Um tipo muito produtivo de formação de compostos em Libras refere-se a itens lexicais que se unem para formar novos vocábulos designando locais. Trata-se do terceiro tipo de composição apresentado por Figueiredo Silva e Sell (2009). Exemplo: compostos são gerados a partir da justaposição dos itens lexicais [CASA + N]. Observa-se que, além da sequência fixa dos itens lexicais, há a obrigatoriedade de dois sinais, existentes como formas independentes na língua, fato que ocorre em ESCOLA e IGREJA, formados pela junção de [CASA + ESTUDAR] e [CASA + CRUZ], respectivamente.

Nas línguas sinalizadas, para a formação de compostos, os itens lexicais incorporam- se à língua seguindo as limitações de seus articuladores. Sobre a questão, Aronoff et al. (2004) explicam que, em virtude da modalidade das línguas sinalizadas, há a possibilidade de ocorrência de um tipo de composição impossível de ser verificada em línguas orais: a composição simultânea. Isto se justifica porque tal modalidade utiliza dois articuladores – as duas mãos; assim, os compostos podem ser criados, em princípio, por articulação simultânea de dois sinais diferentes, um em cada mão.

Dentro desta ótica, Liddell (1984), ao investigar compostos em ASL, verificou que mudanças predicáveis ocorrem no composto pelo fato de estar sujeito à aplicação de regras que concordam com a especificidade das LSs. O autor observou que na formação de sinais compostos, partes de um ou de ambos os sinais eram apagadas em favor da preservação de determinadas organizações sequenciais. Sobre o assunto, Liddell (1984) especifica regras de formação dos sinais compostos, resultando na alteração dos sinais integrantes da composição em relação a cada um dos sinais individuais, a) regra do contato; b) regra da sequência única; c) regra da antecipação da mão dominante.

A regra do contato diz que, se a mão entra em contato com o corpo na articulação de sinal, quando o mesmo integrar uma composição, envolverá apenas o segmento de suspensão, excluindo os demais.
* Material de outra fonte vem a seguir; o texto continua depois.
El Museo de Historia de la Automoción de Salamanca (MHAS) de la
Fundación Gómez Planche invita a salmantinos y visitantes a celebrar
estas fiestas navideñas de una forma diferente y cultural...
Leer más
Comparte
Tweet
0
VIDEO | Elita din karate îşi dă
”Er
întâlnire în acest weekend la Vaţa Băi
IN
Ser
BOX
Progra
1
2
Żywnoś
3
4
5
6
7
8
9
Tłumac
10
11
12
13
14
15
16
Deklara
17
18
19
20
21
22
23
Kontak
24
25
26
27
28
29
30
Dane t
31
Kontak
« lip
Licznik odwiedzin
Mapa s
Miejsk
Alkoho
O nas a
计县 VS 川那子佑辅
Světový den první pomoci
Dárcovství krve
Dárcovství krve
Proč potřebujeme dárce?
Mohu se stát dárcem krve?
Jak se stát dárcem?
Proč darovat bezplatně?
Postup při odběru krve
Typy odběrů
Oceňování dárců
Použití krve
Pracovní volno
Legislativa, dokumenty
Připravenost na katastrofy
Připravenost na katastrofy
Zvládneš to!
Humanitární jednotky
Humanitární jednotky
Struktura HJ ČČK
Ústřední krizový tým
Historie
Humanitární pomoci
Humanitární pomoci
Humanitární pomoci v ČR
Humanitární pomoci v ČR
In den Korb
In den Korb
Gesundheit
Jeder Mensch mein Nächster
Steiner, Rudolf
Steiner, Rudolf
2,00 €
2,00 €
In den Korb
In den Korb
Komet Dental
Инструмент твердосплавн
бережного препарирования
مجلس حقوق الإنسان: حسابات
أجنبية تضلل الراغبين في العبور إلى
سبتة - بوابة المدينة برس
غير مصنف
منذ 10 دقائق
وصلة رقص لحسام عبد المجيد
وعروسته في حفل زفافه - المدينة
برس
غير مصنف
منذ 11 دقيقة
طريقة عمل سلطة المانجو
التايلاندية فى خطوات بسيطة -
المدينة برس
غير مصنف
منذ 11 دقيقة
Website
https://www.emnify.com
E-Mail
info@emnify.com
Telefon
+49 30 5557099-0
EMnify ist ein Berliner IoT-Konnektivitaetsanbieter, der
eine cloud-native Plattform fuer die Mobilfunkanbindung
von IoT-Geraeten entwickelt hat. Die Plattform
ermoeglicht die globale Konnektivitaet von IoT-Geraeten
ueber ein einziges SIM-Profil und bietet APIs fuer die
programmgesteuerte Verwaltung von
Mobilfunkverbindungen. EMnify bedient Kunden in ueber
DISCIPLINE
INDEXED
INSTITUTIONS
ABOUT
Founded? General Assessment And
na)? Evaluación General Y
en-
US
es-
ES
Em consonância, Quadros e Karnopp (2004) argumentam que quando dois sinais ocorrem juntos para formar um composto, caso o primeiro sinal apresente contato, este tende a permanecer; se o primeiro sinal não apresentar, mas o segundo, sim, o contato permanece na composição.

A regra da sequência única demonstra que quando sinais compostos são formados, o movimento interno ou a repetição do movimento de um sinal é eliminado. Por sua vez, a

regra da antecipação da mão não dominante, aponta que, frequentemente, a mão passiva do sinalizador antecipa o segundo sinal no processo de composição.

Sob essa perspectiva, os compostos formados por três ou mais itens lexicais parecem ser mais complexos. Aronoff et al. (2004) assumem a possibilidade de os compostos derivarem de longas sequências de palavras não estruturadas e, com o uso frequente na língua, tendem a ser reduzidos, culminando em unidades de duas ou três palavras.